Healthcare comprises of providers, medical devices, clinical trials, outsourcing, telemedicine, medical tourism, health insurance and medical equipment. The Healthcare providers comprise of clinicians, nurses, paramedical staff and other staff. The healthcare sector is one such area where the highly-qualified doctors and the uneducated sanitary staff work together for the patient care.

Indian health sector has a new threat – the rise of non-communicable diseases in middle and low income groups. India is facing a double burden of communicable and non-communicable Diseases. India’s health system faces the ongoing challenge of responding to the needs of the most disadvantaged members of the Indian society. Despite progress in improving access to healthcare, inequalities by socioeconomic status, geography and gender continue to persist.
Healthcare professionals practice in an environment that is complex, with many regulations, laws and standards of practice.The Doctor Patient relationship in our country has undergone a sea change in the last decade. The fortunate Doctors and healthcare providers of the past were treated like God and earned respect. Commercialization and globalization on all spheres of life has not even spared the medical profession as well. As a result, the doctor-patient relationship has deteriorated considerably. Increasing cost of medical care has been a threat to healthy doctor patient relationship.

The adoption of advanced technology in the medical field has increased the cost of infrastructure and there by cost of healthcare services. The rapid changes in the diagnostics with introduction of latest technology and changes in the disease patterns has been the cause of concern. These changes made diagnosis of certain diseases difficult and also non-affordable for the patients.

The cases of alleged medical negligence have increased in the recent past, claiming redressal for the suffering caused due to medical negligence, vitiated consent, and a breach of confidentiality arising out of the doctor-patient relationship. It must also be said that frivolous complaints against doctors have increased by leaps and bounds in our country particularly after the medical profession was placed within the purview of the Consumer Protection Act.
Quality is the buzzword of healthcare now-a-days. Despite continuing evidence of problems in patient safety and gaps between the care patients receive and the evidence about what they should receive, efforts to improve quality in healthcare show mostly inconsistent and patchy results.

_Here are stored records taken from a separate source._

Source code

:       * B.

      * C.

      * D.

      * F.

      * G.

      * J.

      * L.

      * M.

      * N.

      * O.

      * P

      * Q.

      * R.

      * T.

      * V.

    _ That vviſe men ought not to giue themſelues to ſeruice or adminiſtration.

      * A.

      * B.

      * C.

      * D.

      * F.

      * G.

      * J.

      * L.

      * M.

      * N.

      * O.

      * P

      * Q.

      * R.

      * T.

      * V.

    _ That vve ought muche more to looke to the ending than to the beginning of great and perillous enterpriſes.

Once medicine truly advanced and technology started to integrate into the industry, people began to wonder whether the experience was as good as they believed. When patient experience began to be measured, physicians experienced quite a wake-up call. Meeting the patient expectations was difficult as healthcare service is intangible.

The healthcare providers work in the environment of potential hazards which include hospital acquired infections, biomedical waste and radiation hazards. There are many laws which protect the healthcare provider while working legally and ethically. The healthcare professionals should adapt to the changing pattern of the society. The private hospitals should incorporate the treatment of the poor and underprivileged as part of their Corporate Social Responsibility.

India’s health policy ensure optimal utilization of health manpower and resources, enhance availability of primary health care/ paramedical staff, set out strategies to cope with rising pressure on tertiary health care institutions and bring about awareness for a better quality of health care comprising environment and occupational health.